One young Christian Palestinian woman – who had to flee her West Bank home because she dared to challenge the narrative that holds Israel responsible for all Palestinian woes – has spoken to audiences of all faiths and none in the UK and Europe about the unnecessary poverty and misery which years of mismanagement and corruption have brought to all Palestinians. She has also given accounts of the discrimination Palestinian Christians suffer at the hands of fellow Palestinians from both her own and her friends’ experience.
At a recent meeting in the Midlands, she told how, earlier this year, a student was beaten up by his classmates in a classroom in front of a teacher, with no action taken against the perpetrators. His crime? Refusing to give up his Christian faith and adopt Islam. She tells tales of the way in which she and other Christian students were sexually harassed by Muslim boys on their way to university because, unlike Muslim girls, they had to share public transport with the boys.
Even more chillingly, she reports how Palestinian Christian businessmen were murdered because they refused to pay the protection money demanded by what she described as the ‘Palestinian mafia’.
Though disturbing, the testimony of people like this young woman and journalist Khaled Abu Toameh is refreshing because it breaks a conspiracy of silence which has gone on for years. Many Palestinian Christians have claimed that their relations with their Muslim neighbours are nothing but cordial; that they are Palestinians first and foremost, united against their common (Jewish) foe. Yet the steady exodus of Palestinians from territories that are under the day-to-day control of other Palestinians suggests that something else is going on.
Why Christian Palestinian leaders are unwilling to admit in public what they certainly acknowledge in private is unclear: fear of reprisals from their government, neighbours and even family must have some bearing on the situation. Nevertheless, this is a disaster for Christianity in the Palestinian Territories. As Abu Toameh comments: "By not talking openly about the problem, the Christian leaders are encouraging the perpetrators to continue their harassment and assaults against Christian families."
Nevertheless, Hamas’s action cannot be misunderstood by anyone. Respect for the views and culture of minorities such as Gaza’s Christians has no place in their thinking.
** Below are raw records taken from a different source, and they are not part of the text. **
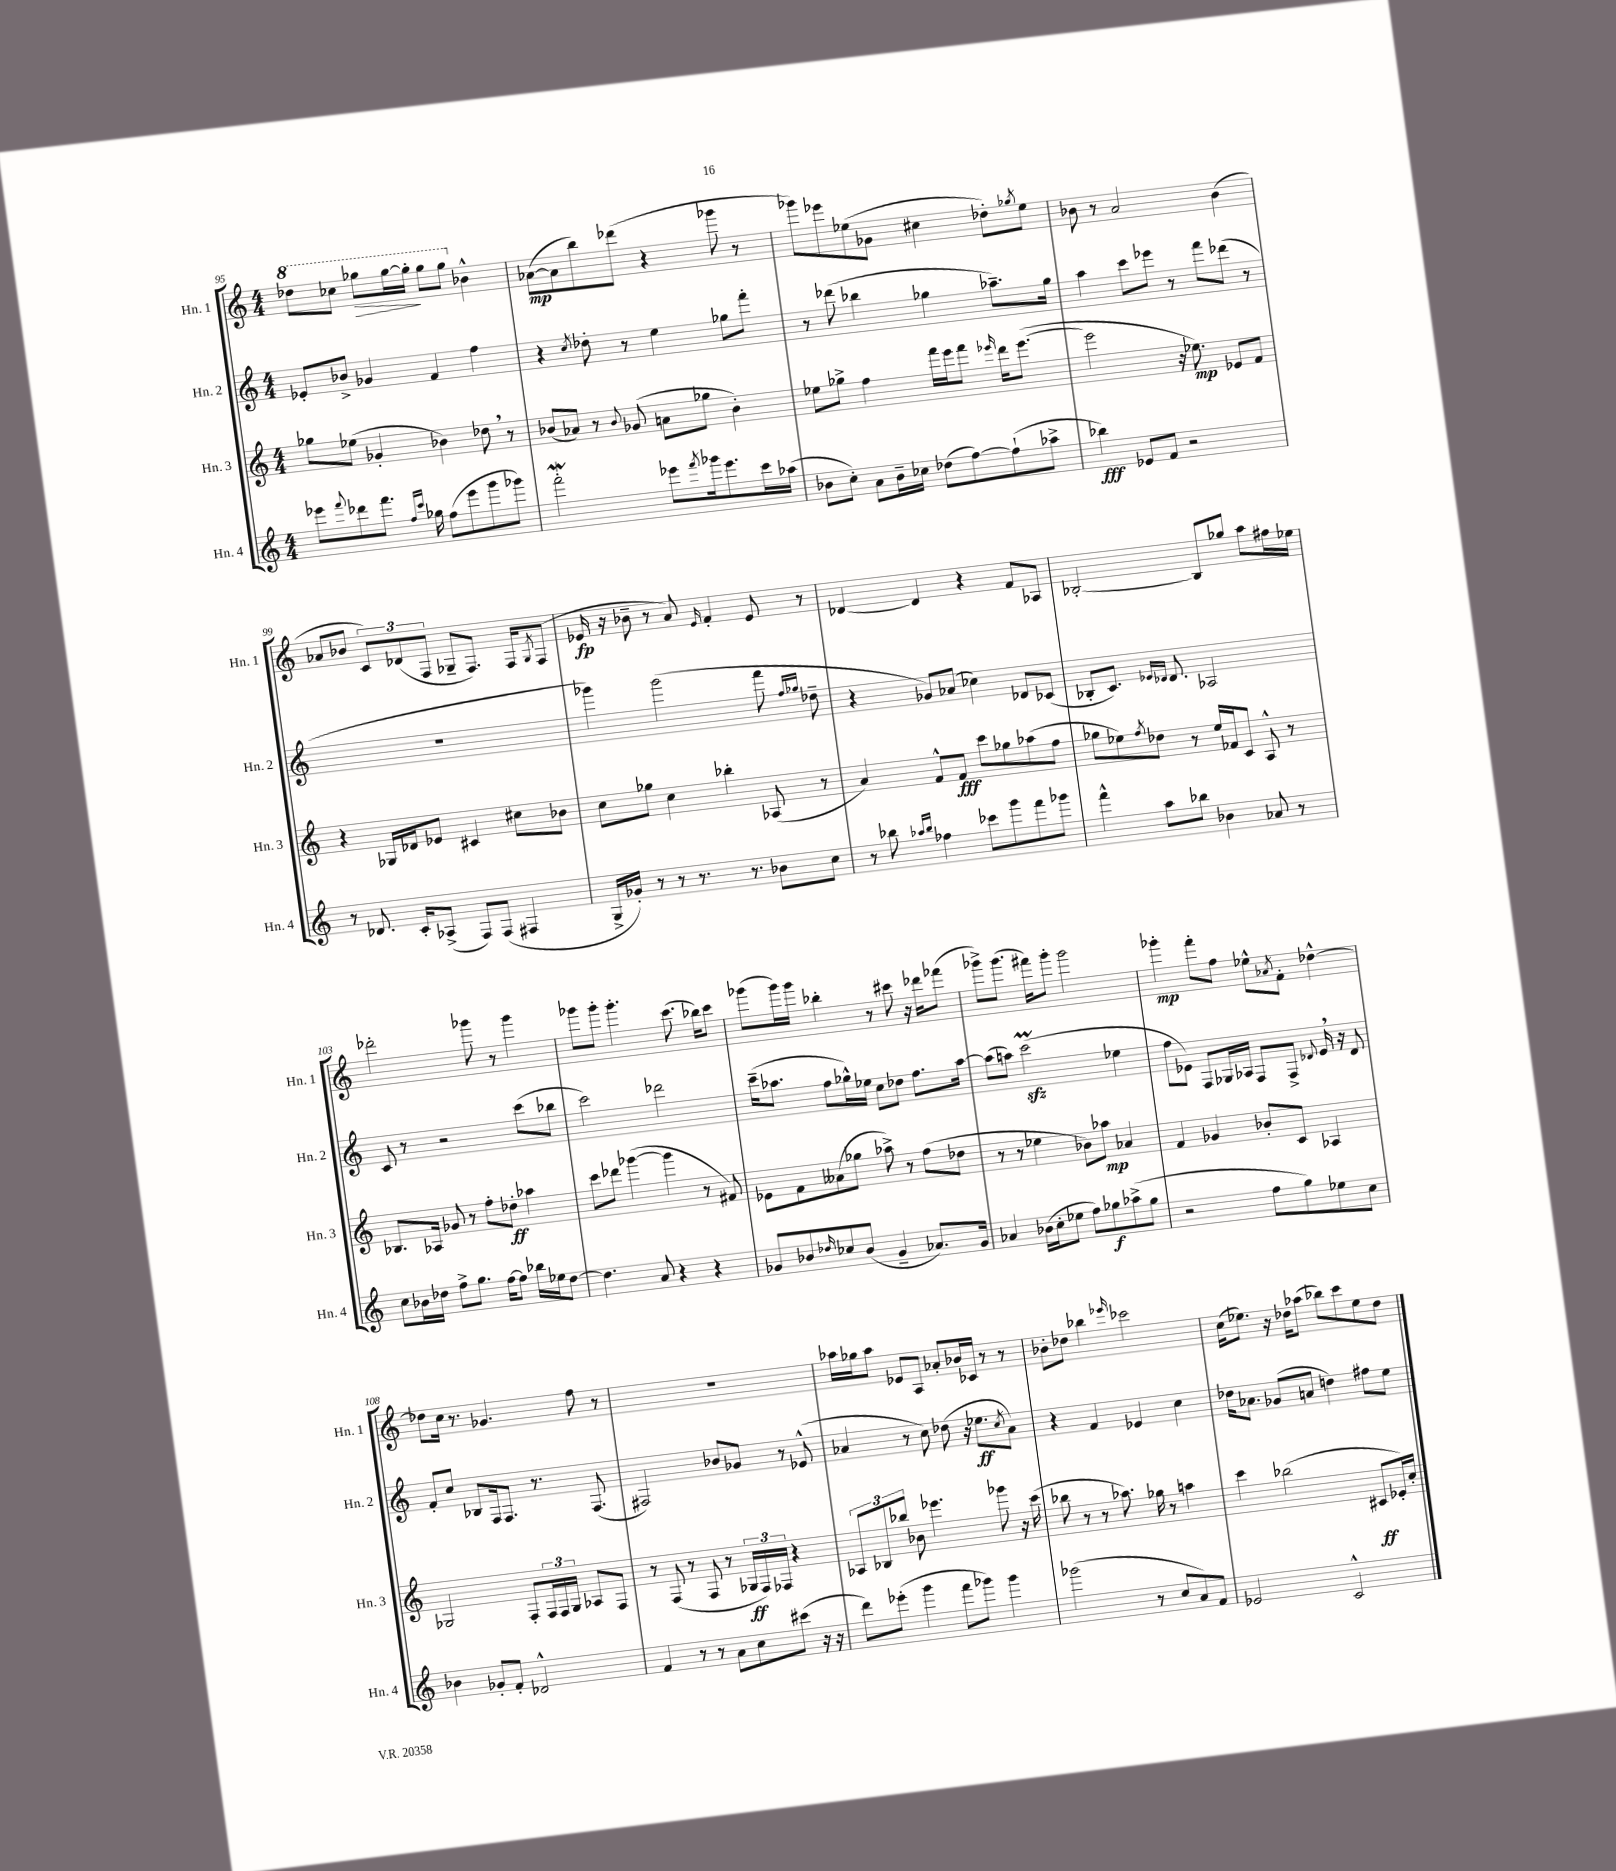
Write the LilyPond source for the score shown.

<<
\new StaffGroup <<
\new Staff = "s0" \with { instrumentName = "Hn. 1" shortInstrumentName = "Hn. 1" } {
    \clef treble \key c \major \numericTimeSignature \time 4/4
    \ottava #1 des'''8 ces'''8 ges'''8\> ges'''16~ ges'''16-.\! ges'''8 ges'''8 \ottava #0 bes'4-^ |
    aes'8~\mp( aes'8 b''8) des'''8( r4 ges'''8 r8 |
    ges'''8) ees'''8 ees''8( ges'8 cis''4 des''8-.) \acciaccatura { ges''8 } ees''8 |
    bes'8 r8 a'2 bes'4( |
    aes'8 bes'8 \tuplet 3/2 { c'8) des'8( f8 } ges8-- f8.) f16 \acciaccatura { ges8 } f8( |
    ees'16\fp r16 bes'8-- r8 a'8) \grace { ees'16 } f'4-. ees'8 r8 |
    des'4~ des'4 r4 f'8 aes8 |
    bes2~-. bes8 ges''8 a''8 fis''16 ees''16 |
    des'''2-. ges'''8 r8 ges'''4 |
    ges'''8 ges'''8-. ges'''4.-. c'''8.( bes''16) c'''8 |
    ges'''8( ges'''16) ges'''16 bes''4-. r8 cis'''8 r16 des'''16 fes'''8( |
    ges'''8->) ges'''8.( fis'''16) ges'''8-. ges'''2 |
    ges'''4-.\mp f'''8-. f''8 ees''8-^ \acciaccatura { aes'8 } f'8-. des''4~-^ |
    des''8 c''16 r8. ges'4. f''8 r8 |
    R1 |
    aes''16 ges''16 aes''8 ees'8 a8 aes'8-. bes'16 ces'16 r8 r8 |
    bes'8-. des''8 bes''4 \grace { ees'''16 } ces'''2 |
    c''16( ees''8.) r16 des''16 aes''8( bes''8) c'''8 ees''8 des''8 \bar "|." |
}
\new Staff = "s1" \with { instrumentName = "Hn. 2" shortInstrumentName = "Hn. 2" } {
    \clef treble \key c \major \numericTimeSignature \time 4/4
    ees'8-. bes'8-> ges'4 f'4 f''4 |
    r4 \acciaccatura { c''8 } des''8-. r8 e''4 ges''8 f'''8-. |
    r8 des'''8( bes''4 ges''4 aes''8.--) ges''16 |
    a''4 c'''8 ees'''8 r8 f'''8 des'''8( r8 |
    R1 |
    ges'''4) ges'''2( f'''8 \grace { f''16 ges''16 } des''8-- |
    r4 ges'8) aes'8( ces''4) des'8 ces'8( |
    bes8-. c'8.) \grace { ees'16 des'16 } des'8. aes2 |
    c'8 r8 r2 c'''8( bes''8 |
    c'''2) des'''2 |
    c'''16--( aes''8. f''8 ges''16-^) ees''16 c''8 des''8 f''8. aes''16~ |
    aes''8( a''8) c'''2\prall\sfz( ees''4 |
    f''8 ees'8) f8 ges16 aes16 f8 f8-> \appoggiatura { des'8 } ees'16 \breathe r16 des'8 |
    f'8-. c''8 bes8 f16 f8. r8. f8.( |
    fis2) bes'8 ges'8 r8 ees'8-^( |
    aes'4 r8 c''8) des''8( r16 ees''8.\ff \acciaccatura { c''8 } aes'8) |
    r4 f'4 ees'4 c''4 |
    des''16 aes'8. ges'8( a'8 d''4) fis''8 e''8 \bar "|." |
}
\new Staff = "s2" \with { instrumentName = "Hn. 3" shortInstrumentName = "Hn. 3" } {
    \clef treble \key c \major \numericTimeSignature \time 4/4
    ges''8 ees''8( ges'4-. bes'4) des''8 \breathe r8 |
    bes'8( aes'8) r8 \appoggiatura { bes'8 } ges'8( a'8 ges''8 bes'4-.) |
    ees''8 ges''8-> f''4 f'''16 e'''16 f'''8 \grace { ees'''16 } d'''16 ees'''8.~( |
    ees'''2 r16 ees''8.\mp) ees'8 f'8 |
    r4 ges16 des'16 ees'8 cis'4 cis''8 bes'8 |
    c''8 ges''8 c''4 bes''4-. aes8( r8 |
    a'4) f'8-^ f'8\fff c'''8 ges''8 aes''8( f''8 |
    ges''8 ees''8) \acciaccatura { f''8 } des''8 r8 ees''16 fes'16 c'8 a8-^ r8 |
    bes8. aes16 ges'8 r8 f''8-. des''8-.\ff aes''4 |
    c'''8 des'''8 ges'''4~( ges'''4 r8 fis'8) |
    ees'8 f'8 aeses'8( ges''8 aes''8->) r8 f''8( des''8 |
    r8 r8 ees''4 bes'8) aes''8\mp aes'4 |
    f'4 ges'4 bes'8-. c'8 aes4 |
    ges2 f8-. \tuplet 3/2 { f16 f16 ges16 } aes8 f8 |
    r8 f8( r8 f8 r8 \tuplet 3/2 { ges16\ff f16) fes16 } r4 |
    \tuplet 3/2 { aes8 bes8 bes''8 } bes'8 ees'''4. ges'''8 r16 c'''16( |
    bes''8 r8 r8 aes''8.) ges''16 r8 a''4 |
    c'''4 bes''2( cis'8\ff ees'16-.) c''16-. \bar "|." |
}
\new Staff = "s3" \with { instrumentName = "Hn. 4" shortInstrumentName = "Hn. 4" } {
    \clef treble \key c \major \numericTimeSignature \time 4/4
    ees'''8 \appoggiatura { f'''8 } des'''8 f'''8. \grace { f''16 c'''16 } ges''16 f''8( ees'''8 g'''8 ges'''8) |
    f'''2-.\mordent ees'''8 \acciaccatura { f'''8 } ges'''16 ees'''8. c'''16 aes''16( |
    bes'8 c''8-.) a'8 bes'16-- ces''16 des''8( f''8~) f''8-!( aes''8-> |
    bes''4\fff) ees'8 f'8 r2 |
    r8 des'8. c'16-. aes8->( f8) f8( fis4 |
    g16-> ges'16-.) r8 r8 r8. r8. bes'8 c''8 |
    r8 bes''8 \grace { aes''16 bes''16 } fes''4 ces'''8 g'''8 f'''8 ges'''8 |
    f'''4-^ a''8 bes''8 bes'4 aes'8 r8 |
    c''8 bes'16 des''16 f''8-> g''8. f''16~ f''8 bes''16 ees''16 des''8~ |
    des''4. a'8 r4 r4 |
    ges'8 bes'8 \grace { des''16 } ces''8 bes'8( ges'4-- aes'8.) ges'16 |
    aes'4 bes'16( c''16-. ees''8 f''8) ges''8\f aes''8->( ges''8 |
    r2 f''8 g''8) ees''8 c''8 |
    bes'4 ges'8-. f'8-. des'2-^ |
    f'4 r8 r8 a'8 c''8 cis'''8( r16 r16 |
    d'''8) ees'''8-.( g'''4 f'''8 ges'''8) ges'''4 |
    ges'''2( r8 c''8 a'8) f'8 |
    ees'2 c'2-^ \bar "|." |
}
>>
>>
\layout { \context { \Score currentBarNumber = #95 } }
Perhaps this is why it was reported by West Bank Christians and by Abu Toameh that 'Out of the 600 Christians from the Gaza Strip who arrived in the West Bank in the past two weeks to celebrate Christmas, dozens have asked to move to Israel because they no longer feel comfortable living under the Palestinian Authority and Hamas.’
It is time for the churches in the West to stop fooling themselves and their congregations into believing that the horrifying reduction in numbers of Christians in the Middle East is somehow the fault of the Jewish State. The future for Christianity in the land of its birth is grim indeed as long as Western Christians avoid holding Palestinian leaders responsible for what happens to Palestinian Christians on their watch.